Returning from St. Thomas, U.S. Virgin Islands, we had already passed through not only security but Customs and Immigration before boarding our plane. After the inevitable departure delays, it was a short and uneventful flight to Fort Lauderdale (just the way I like ’em.)
Having landed safely (praise be – to the pilot and/or your deity of choice,) passengers began the mad flurry of reclaiming overstuffed carry-ons from overhead bins, preparatory to clogging the aisle until the doors actually opened.
Announcement: “Will everyone please return to your seat. Now.” Flurry, flurry. “We apologize for the delay, but we need everyone to return to their seats.” Accomplished.
“Will (passenger name) please identify himself to a cabin attendant.” No response. Request repeated and ignored.
“Will anyone who knows (passenger name) identify themselves?” Silence through the second asking.

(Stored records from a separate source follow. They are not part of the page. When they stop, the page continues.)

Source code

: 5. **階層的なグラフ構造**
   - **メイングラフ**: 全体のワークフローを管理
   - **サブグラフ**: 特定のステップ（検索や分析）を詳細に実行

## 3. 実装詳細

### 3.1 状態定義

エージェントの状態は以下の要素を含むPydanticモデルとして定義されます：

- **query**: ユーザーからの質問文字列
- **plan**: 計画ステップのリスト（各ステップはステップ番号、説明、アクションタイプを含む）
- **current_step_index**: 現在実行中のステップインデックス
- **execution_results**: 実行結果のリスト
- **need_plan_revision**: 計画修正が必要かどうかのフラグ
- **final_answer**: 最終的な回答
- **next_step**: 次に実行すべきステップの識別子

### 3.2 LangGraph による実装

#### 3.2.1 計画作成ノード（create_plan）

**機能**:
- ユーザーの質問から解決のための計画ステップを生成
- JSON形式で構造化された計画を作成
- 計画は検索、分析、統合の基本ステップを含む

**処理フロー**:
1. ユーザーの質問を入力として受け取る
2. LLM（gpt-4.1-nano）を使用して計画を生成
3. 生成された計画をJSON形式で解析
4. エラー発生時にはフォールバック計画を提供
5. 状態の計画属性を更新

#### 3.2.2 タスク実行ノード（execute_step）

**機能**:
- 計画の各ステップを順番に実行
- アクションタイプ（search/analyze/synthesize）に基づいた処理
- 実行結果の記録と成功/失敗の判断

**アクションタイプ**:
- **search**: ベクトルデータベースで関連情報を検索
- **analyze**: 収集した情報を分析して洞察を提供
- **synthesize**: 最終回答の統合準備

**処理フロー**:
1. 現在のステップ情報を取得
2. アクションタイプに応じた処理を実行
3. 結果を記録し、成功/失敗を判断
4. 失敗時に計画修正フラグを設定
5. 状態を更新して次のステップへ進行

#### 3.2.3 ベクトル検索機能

Next, an officer in a standard police uniform (minus sidearm, with taser holster) moved down the aisle, stopping two rows ahead of us on the other side. That row contained a young man wearing a sikh-style turban and tunic sitting on the aisle, and two unremarkable typical tourist types. Consulting what I assume was a photo, the officer pointed at the passenger in the center seat, saying, “Please come with me, sir.” Which he did, quietly and unremarkably. I’ll never know what he was wanted for, but his removal allowed the rest of us, including our turbanned fellow traveler to disembark in peace.
When the cop stopped at that row, did we jump to conclusions? I’m afraid so. Were we wrong? Yes. Think about it. Someone willing to brave the TSA to follow his religion’s dictates on garb strikes me as possibly truly religious. Your average evildoer packs his plastique into Nikes under blue jeans.
So wear slip-on shoes, keep your seatbelt fastened, and have a nice flight.